Earlier this week, Ontario Premier Doug Ford floated the idea of ​​a strong mayoral system, saying his Progressive Conservative government would like to have such a system in place before municipal elections are held in october.

“I just think it’s the right thing to do since all the responsibility lies with the mayor. They are responsible for everything. But they have the same single vote as a single councilor. And it doesn’t matter if it’s a good decision or a tough decision they make, they have to be accountable,” Ford said.

Ford said such a system would give mayors the ability to make “appropriate changes.” Two-thirds of a council could overrule a mayor under such a system, he said.

Toronto Mayor John Tory and Ontario Premier Doug Ford speak at a press conference after a closed meeting at Queen’s Park in Toronto late last month. (Evan Mitsui/CBC)

Matlow, who had moved a motion that would have asked the province not to go through with his plans, said the idea of ​​a strong mayoral system is not about autonomy that would give the city more power to provide services to residents of Toronto, or over the use of land. planning that would allow the city to build more housing.

“It’s a good story. It’s a good twist. But that’s not what it’s about. It’s about consolidating the power of the council in the hands of one person,” did he declare.

Com. Mike Layton said the debate over the strong mayoral system is not a referendum on Tory himself or his leadership, or an argument over left or right, but a debate over the importance of every vote cast in the municipal elections.

“In my mind, it’s about democracy,” he said. “This is to ensure representation that all the votes that have been cast for all the individual councilors in this room mean something.”

The counselor calls for open-mindedness

Com. Brad Bradford, who represents Ward 19, Beaches-East York, said such a system would allow a mayor to get things done more quickly. He said it’s important to have an open mind about the idea.

“Well, I think that’s an idea worth considering. I think there are instances at City Hall where that might help us get things done faster,” Bradford told CBC. Subway morning Thursday.

“The mayor is running and campaigning on a city-wide agenda. Sometimes that can be difficult to execute with the system we have now,” he said.

“Whether we’re talking about housing, transportation, or affordability, he has a mandate to push that forward, and we’re here to stand up for our communities, to build consensus to work together. But there’s probably a few cases that you can point out where we could probably do more if we had a strong mayor system.”
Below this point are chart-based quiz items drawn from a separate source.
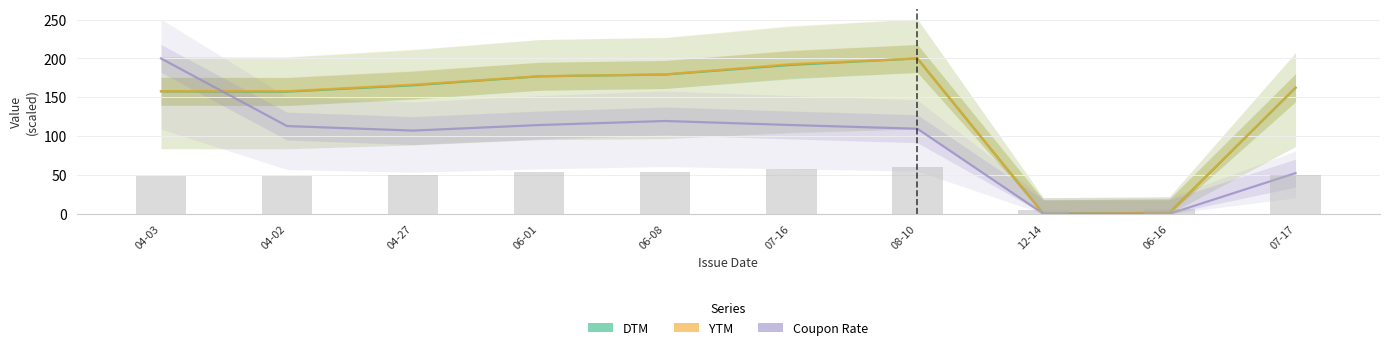

List the series in order of their peak value, highest first.

DTM, YTM, Coupon Rate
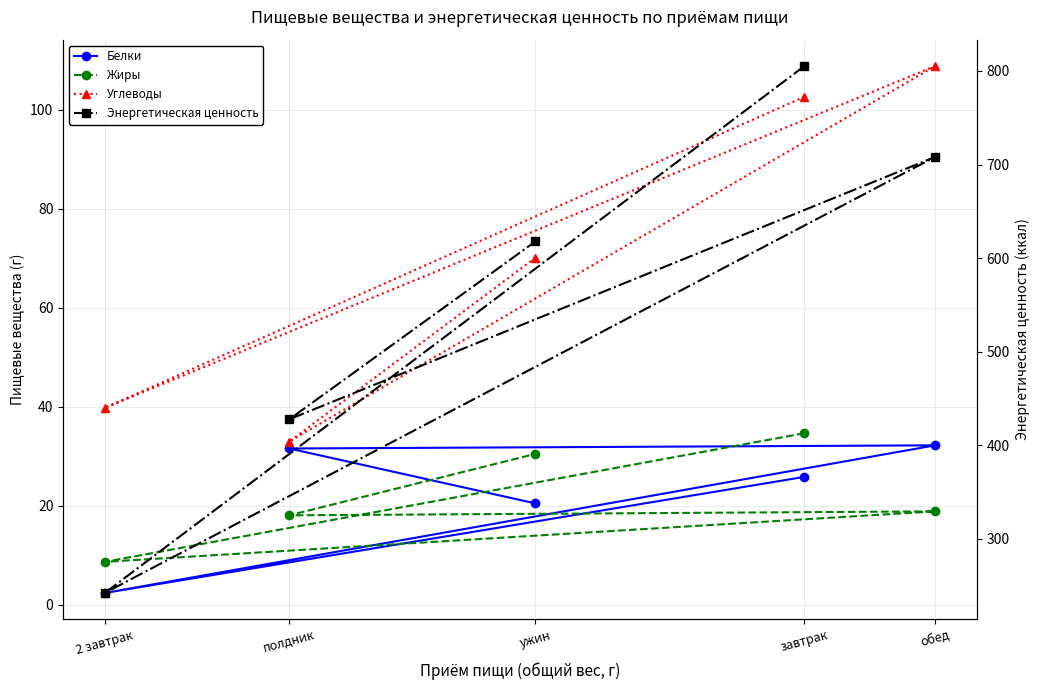

Which series has the widest spread of values?

Энергетическая ценность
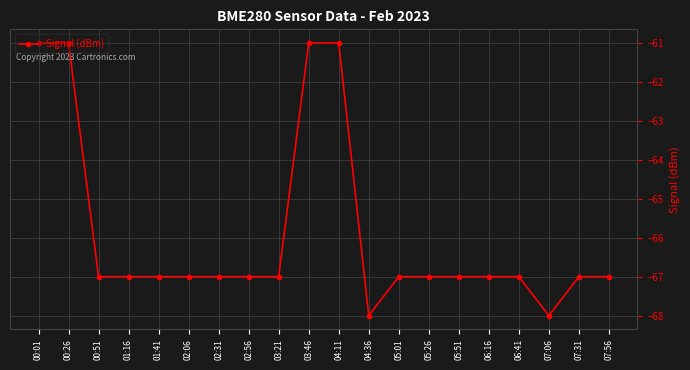

Reading right to left, extract all data points from this chart.

-67	-67	-68	-67	-67	-67	-67	-67	-68	-61	-61	-67	-67	-67	-67	-67	-67	-67	-61	-61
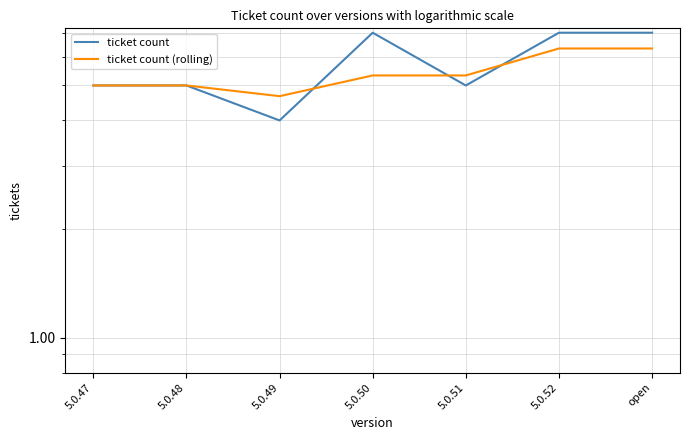

What is the minimum value for ticket count (rolling)?

4.7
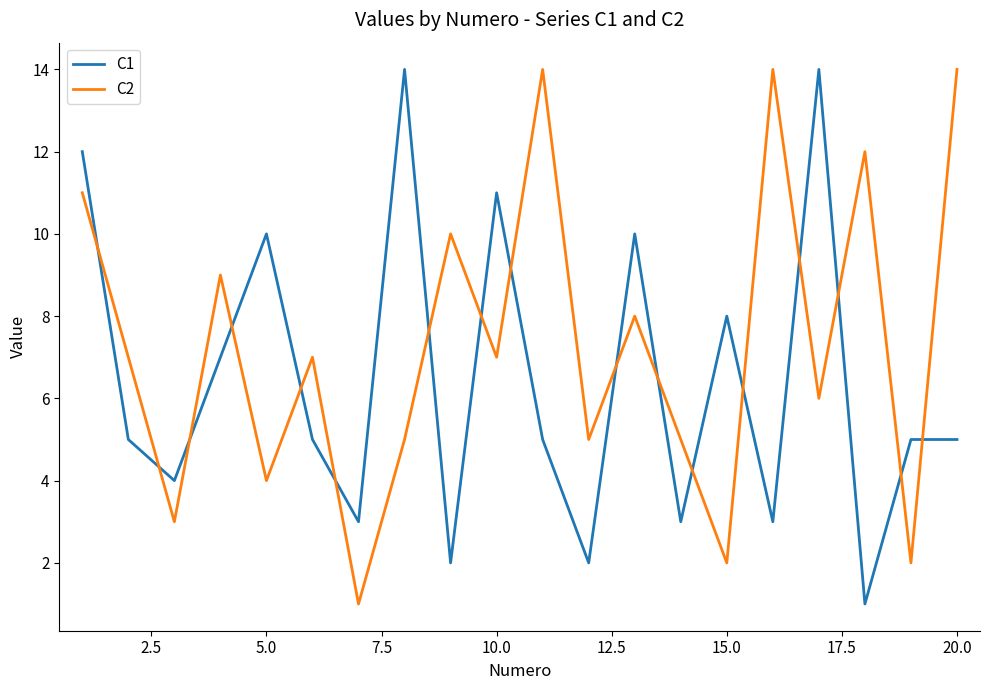

Which series has the largest total across all categories?

C2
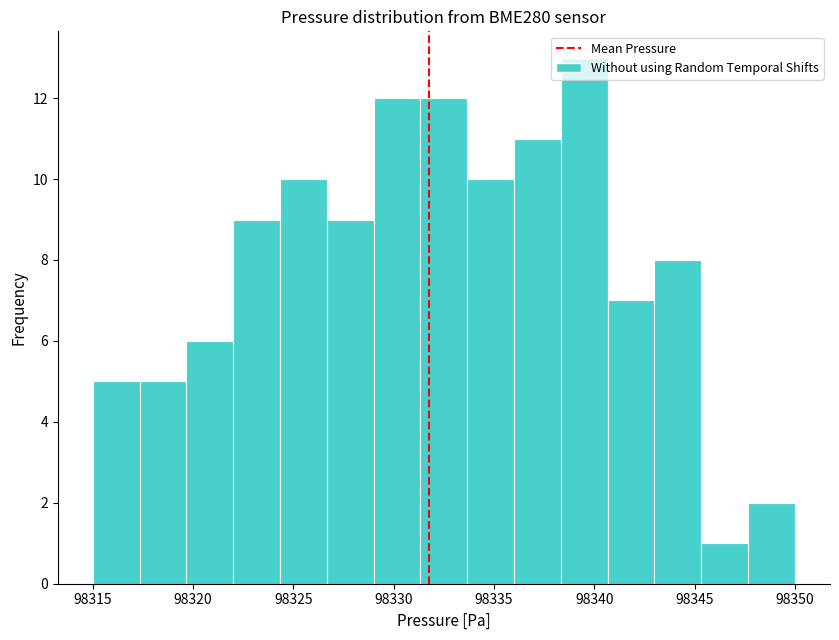

Reading left to right, list every bar in this chart as the range it spans on the x-axis followed by its height. Neither the bar edges nor the heights are printed on the chart, so give them approximately, as read against the axes.

98315.0 to 98317.5: 5
98317.5 to 98319.5: 5
98319.5 to 98322.0: 6
98322.0 to 98324.5: 9
98324.5 to 98326.5: 10
98326.5 to 98329.0: 9
98329.0 to 98331.5: 12
98331.5 to 98333.5: 12
98333.5 to 98336.0: 10
98336.0 to 98338.5: 11
98338.5 to 98340.5: 13
98340.5 to 98343.0: 7
98343.0 to 98345.5: 8
98345.5 to 98347.5: 1
98347.5 to 98350.0: 2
For example, if a strong mayor system was in place, Bradford said the mayor could have made a decision about legalizing rooming houses in Toronto.

Additionally, Bradford said the mayor could help ensure the city builds affordable housing, even in the face of opposition from landlords who don’t want it in their neighborhoods.

Stop intervening, ex-mayor tells province

Former Toronto mayor David Miller spoke out against such a system on Twitter on Wednesday, telling the province to let the city govern itself.

“The province must stop interfering with Toronto and return to the principles that underpin the City of Toronto Act,” Miller tweeted.

“The City of Toronto is the fourth or fifth largest government in Canada by budget and population, and is more than capable of self-government.”